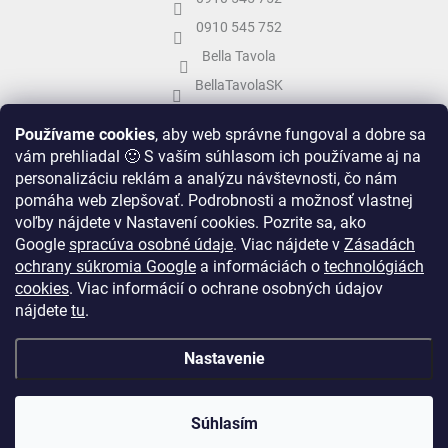
0910 545 752
Bella Tavola
BellaTavolaSK
bellatavola.sk
Používame cookies
, aby web správne fungoval a dobre sa
vám prehliadal 🙂 S vaším súhlasom ich používame aj na
personalizáciu reklám a analýzu návštevnosti, čo nám
pomáha web zlepšovať. Podrobnosti a možnosť vlastnej
voľby nájdete v Nastavení cookies.
Pozrite sa, ako
Google
spracúva osobné údaje
.
Viac nájdete v
Zásadách
ochrany súkromia Google
a informáciách o
technológiách
cookies
. Viac informácií o ochrane osobných údajov
nájdete
tu
.
Vytvoril Shoptet
&
Nastavenie
Copyright 2026
Bella Tavola
. Všetky práva vyhradené.
Upraviť nastavenie
Súhlasím
cookies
▬▬▬▬▬▬
[What the exercise asks] Rewrite the text of the data, changing every "Bella Tavola" to "BELLA TAVOLA" and altering nothing else. Omit the pictures from your answer.

[Reply to the task]
0910 545 752
BELLA TAVOLA
BellaTavolaSK
bellatavola.sk
Používame cookies
, aby web správne fungoval a dobre sa
vám prehliadal 🙂 S vaším súhlasom ich používame aj na
personalizáciu reklám a analýzu návštevnosti, čo nám
pomáha web zlepšovať. Podrobnosti a možnosť vlastnej
voľby nájdete v Nastavení cookies.
Pozrite sa, ako
Google
spracúva osobné údaje
.
Viac nájdete v
Zásadách
ochrany súkromia Google
a informáciách o
technológiách
cookies
. Viac informácií o ochrane osobných údajov
nájdete
tu
.
Vytvoril Shoptet
&
Nastavenie
Copyright 2026
BELLA TAVOLA
. Všetky práva vyhradené.
Upraviť nastavenie
Súhlasím
cookies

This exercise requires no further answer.